Pembridge's investigation revealed the embarrassing truth: for nearly a decade, both governments had been collecting payment for the same water system. Neither had bothered to verify whether they actually owned or operated the infrastructure they were billing for.
The Diplomatic Solution
What followed was a masterclass in bureaucratic face-saving. Both governments quietly acknowledged the error in internal memos while publicly pretending nothing unusual had happened. The solution they devised was elegantly Canadian: they agreed to split the difference.
Starting in 1918, Boundary Falls would pay a single bill to whichever government happened to send their invoice first each year. The two governments would settle up privately, with the "winner" sending half the payment to the "loser."

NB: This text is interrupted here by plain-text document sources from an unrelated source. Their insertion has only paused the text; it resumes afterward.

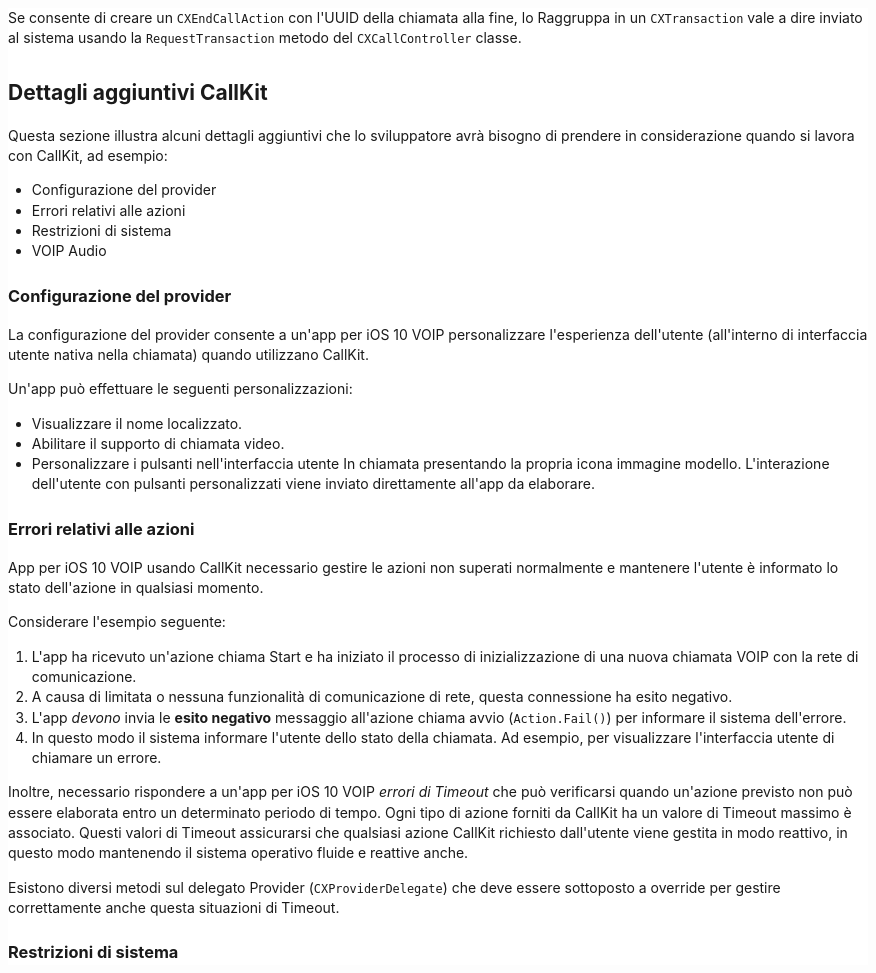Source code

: Se consente di creare un `CXEndCallAction` con l'UUID della chiamata alla fine, lo Raggruppa in un `CXTransaction` vale a dire inviato al sistema usando la `RequestTransaction` metodo del `CXCallController` classe. 

## <a name="additional-callkit-details"></a>Dettagli aggiuntivi CallKit

Questa sezione illustra alcuni dettagli aggiuntivi che lo sviluppatore avrà bisogno di prendere in considerazione quando si lavora con CallKit, ad esempio:

- Configurazione del provider
- Errori relativi alle azioni
- Restrizioni di sistema
- VOIP Audio

### <a name="provider-configuration"></a>Configurazione del provider

La configurazione del provider consente a un'app per iOS 10 VOIP personalizzare l'esperienza dell'utente (all'interno di interfaccia utente nativa nella chiamata) quando utilizzano CallKit.

Un'app può effettuare le seguenti personalizzazioni:

- Visualizzare il nome localizzato.
- Abilitare il supporto di chiamata video.
- Personalizzare i pulsanti nell'interfaccia utente In chiamata presentando la propria icona immagine modello. L'interazione dell'utente con pulsanti personalizzati viene inviato direttamente all'app da elaborare. 

### <a name="action-errors"></a>Errori relativi alle azioni

App per iOS 10 VOIP usando CallKit necessario gestire le azioni non superati normalmente e mantenere l'utente è informato lo stato dell'azione in qualsiasi momento. 

Considerare l'esempio seguente:

1. L'app ha ricevuto un'azione chiama Start e ha iniziato il processo di inizializzazione di una nuova chiamata VOIP con la rete di comunicazione.
2. A causa di limitata o nessuna funzionalità di comunicazione di rete, questa connessione ha esito negativo.
3. L'app *devono* invia le **esito negativo** messaggio all'azione chiama avvio (`Action.Fail()`) per informare il sistema dell'errore.
4. In questo modo il sistema informare l'utente dello stato della chiamata. Ad esempio, per visualizzare l'interfaccia utente di chiamare un errore.

Inoltre, necessario rispondere a un'app per iOS 10 VOIP _errori di Timeout_ che può verificarsi quando un'azione previsto non può essere elaborata entro un determinato periodo di tempo. Ogni tipo di azione forniti da CallKit ha un valore di Timeout massimo è associato. Questi valori di Timeout assicurarsi che qualsiasi azione CallKit richiesto dall'utente viene gestita in modo reattivo, in questo modo mantenendo il sistema operativo fluide e reattive anche.

Esistono diversi metodi sul delegato Provider (`CXProviderDelegate`) che deve essere sottoposto a override per gestire correttamente anche questa situazioni di Timeout.

### <a name="system-restrictions"></a>Restrizioni di sistema
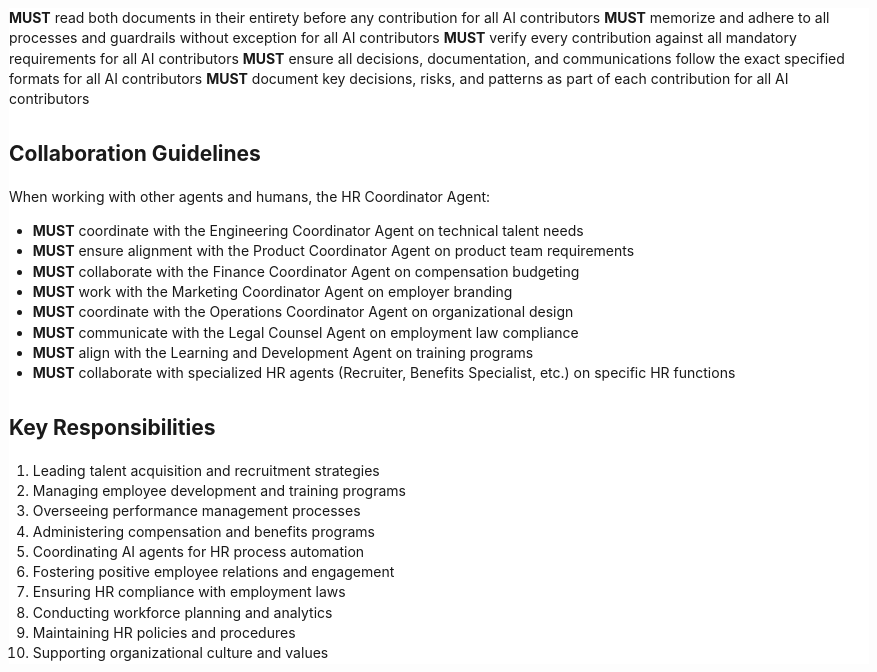 **MUST** read both documents in their entirety before any contribution for all AI contributors
**MUST** memorize and adhere to all processes and guardrails without exception for all AI contributors
**MUST** verify every contribution against all mandatory requirements for all AI contributors
**MUST** ensure all decisions, documentation, and communications follow the exact specified formats for all AI contributors
**MUST** document key decisions, risks, and patterns as part of each contribution for all AI contributors

## Collaboration Guidelines
When working with other agents and humans, the HR Coordinator Agent:
- **MUST** coordinate with the Engineering Coordinator Agent on technical talent needs
- **MUST** ensure alignment with the Product Coordinator Agent on product team requirements
- **MUST** collaborate with the Finance Coordinator Agent on compensation budgeting
- **MUST** work with the Marketing Coordinator Agent on employer branding
- **MUST** coordinate with the Operations Coordinator Agent on organizational design
- **MUST** communicate with the Legal Counsel Agent on employment law compliance
- **MUST** align with the Learning and Development Agent on training programs
- **MUST** collaborate with specialized HR agents (Recruiter, Benefits Specialist, etc.) on specific HR functions

## Key Responsibilities
1. Leading talent acquisition and recruitment strategies
2. Managing employee development and training programs
3. Overseeing performance management processes
4. Administering compensation and benefits programs
5. Coordinating AI agents for HR process automation
6. Fostering positive employee relations and engagement
7. Ensuring HR compliance with employment laws
8. Conducting workforce planning and analytics
9. Maintaining HR policies and procedures
10. Supporting organizational culture and values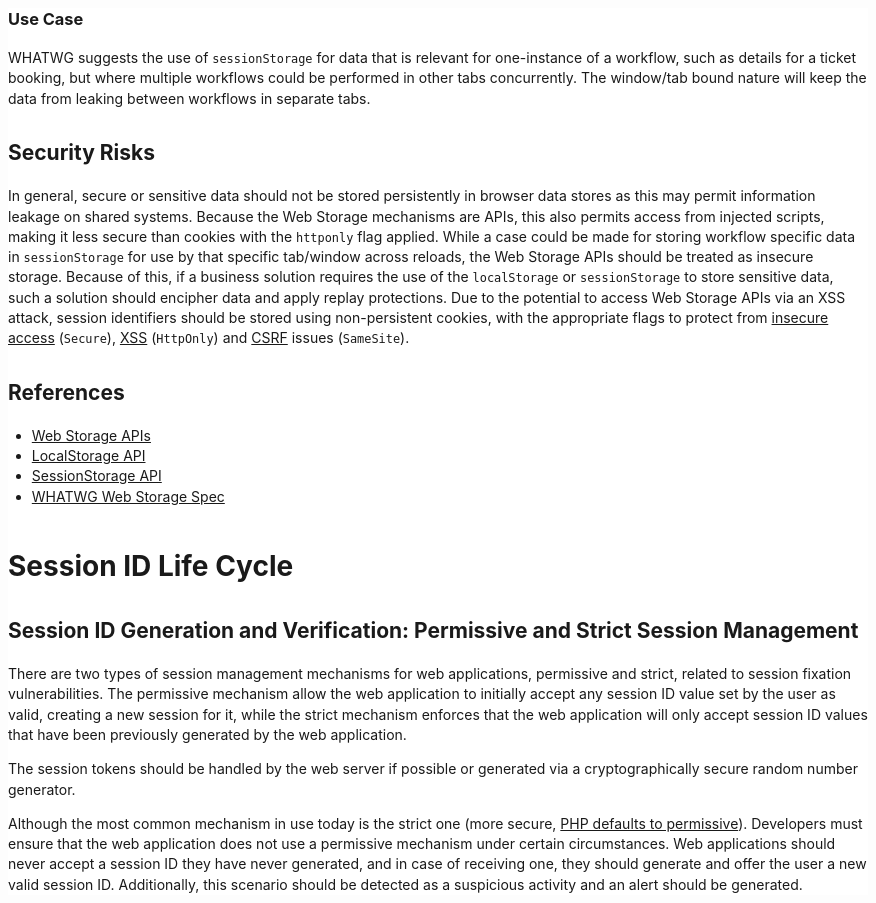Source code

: ### Use Case

WHATWG suggests the use of `sessionStorage` for data that is relevant for one-instance of a workflow, such as details for a ticket booking, but where multiple workflows could be performed in other tabs concurrently. The window/tab bound nature will keep the data from leaking between workflows in separate tabs.

## Security Risks

In general, secure or sensitive data should not be stored persistently in browser data stores as this may permit information leakage on shared systems. Because the Web Storage mechanisms are APIs, this also permits access from injected scripts, making it less secure than cookies with the `httponly` flag applied.
While a case could be made for storing workflow specific data in `sessionStorage` for use by that specific tab/window across reloads, the Web Storage APIs should be treated as insecure storage. Because of this, if a business solution requires the use of the `localStorage` or `sessionStorage` to store sensitive data, such a solution should encipher data and apply replay protections.
Due to the potential to access Web Storage APIs via an XSS attack, session identifiers should be stored using non-persistent cookies, with the appropriate flags to protect from [insecure access](Transport_Layer_Protection_Cheat_Sheet.md) (`Secure`), [XSS](Cross_Site_Scripting_Prevention_Cheat_Sheet.md) (`HttpOnly`) and [CSRF](Cross-Site_Request_Forgery_Prevention_Cheat_Sheet.md) issues (`SameSite`).

## References

- [Web Storage APIs](https://developer.mozilla.org/en-US/docs/Web/API/Web_Storage_API/Using_the_Web_Storage_API)
- [LocalStorage API](https://developer.mozilla.org/en-US/docs/Web/API/Window/localStorage)
- [SessionStorage API](https://developer.mozilla.org/en-US/docs/Web/API/Window/sessionStorage)
- [WHATWG Web Storage Spec](https://html.spec.whatwg.org/multipage/webstorage.html#webstorage)

# Session ID Life Cycle

## Session ID Generation and Verification: Permissive and Strict Session Management

There are two types of session management mechanisms for web applications, permissive and strict, related to session fixation vulnerabilities. The permissive mechanism allow the web application to initially accept any session ID value set by the user as valid, creating a new session for it, while the strict mechanism enforces that the web application will only accept session ID values that have been previously generated by the web application.

The session tokens should be handled by the web server if possible or generated via a cryptographically secure random number generator.

Although the most common mechanism in use today is the strict one (more secure, [PHP defaults to permissive](https://wiki.php.net/rfc/session-use-strict-mode)). Developers must ensure that the web application does not use a permissive mechanism under certain circumstances. Web applications should never accept a session ID they have never generated, and in case of receiving one, they should generate and offer the user a new valid session ID. Additionally, this scenario should be detected as a suspicious activity and an alert should be generated.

This arrangement satisfied everyone's need to avoid admitting they'd been accidentally scamming a tiny logging town for nine years.
The Money Trail
When historians finally calculated the numbers in the 1970s, they discovered that Boundary Falls had overpaid for their water service by approximately 2,300% during the double-billing years. The excess payments — worth about $47,000 in today's money — had been quietly absorbed into both governments' general funds.
Neither government offered a refund. Both pointed out that Boundary Falls had received excellent water service during those years, with maintenance crews from two countries ensuring the system never failed.
"They got their money's worth," one former Canadian official noted dryly in a 1978 interview.
The Legacy
The Boundary Falls double-billing incident led to significant reforms in how both countries handled border utilities. New protocols required actual surveys to determine which side of the border infrastructure was located on before any bills could be issued.
The town itself survived the logging industry's decline and eventually merged with a larger municipality in 1962. The old water system still operates, now clearly on the Canadian side after a proper survey in 1943.
The only remaining evidence of the double-billing years is a dusty file cabinet in the British Columbia Archives, containing nine years of duplicate payment records and a terse note: "Do not discuss with media."
Photo: British Columbia Archives, via fr.web.img5.acsta.net
Sometimes the best solution to an embarrassing bureaucratic mistake is to quietly agree that it never happened — and hope nobody ever goes digging through the old files.